Dragon dividends on slow burn as firm eyes acquisitions
The company has raised its first-half payout to shareholders by 67% to 15c a share. Dragon Oil plans to spend $200m (€162m) on buying back 5% of its shares, the Dubai-based explorer said in a statement.
For dividends, “I don’t see the same growth pattern continuing in the future with the same pace”, said CEO Abdul Jaleel al Khalifa.
Dragon has been expanding in Iraq and Tunisia to diversify from its main production base in Turkmenistan.
It plans to bid for exploration licenses in Afghanistan and is looking for possible acquisitions with output expected to rise by as much as 15% a year through 2015. Dragon held $1.7bn in cash as of Jun 30.

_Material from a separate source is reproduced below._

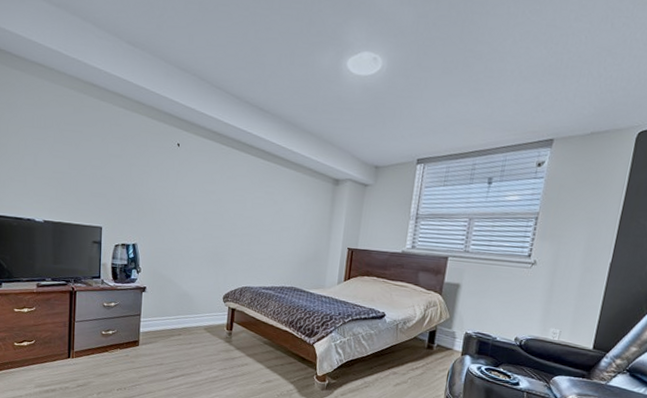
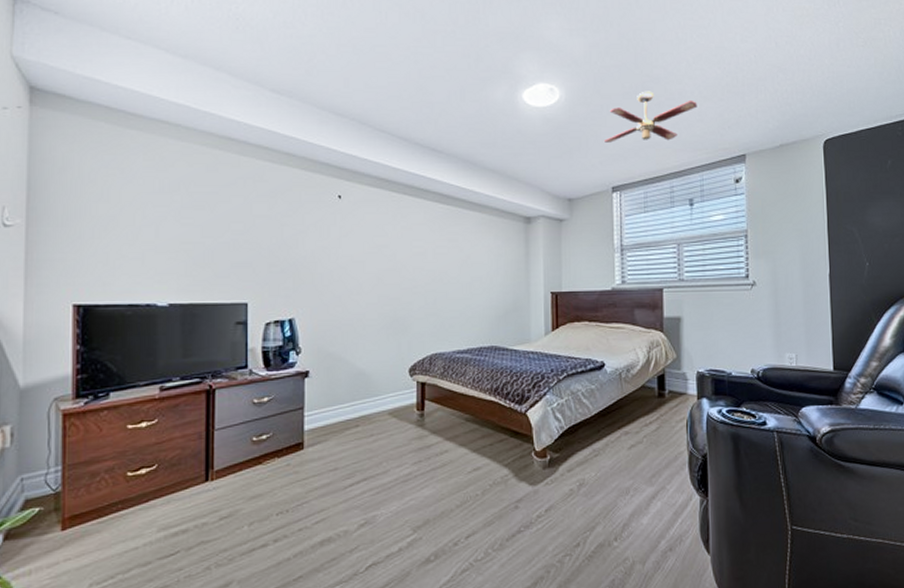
ceiling fan: none [417,66,516,119] -> present [604,91,697,143]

“We still want to keep that money to grow the company and always put it in the right place,” said Mr Khalifa. “It’s only two or three acquisitions and all money is gone.”
Dragon had considered expanding in West Africa. In February, it gave up plans to bid for BowLeven Plc, a driller working in Cameroon.
If Dragon meets its production forecast with the oil price averaging at $95 a barrel, it “will end up with a $4bn cash pile, representing 85% of current market” value, according to Tao Ly, a London-based analyst at Nomura International Plc.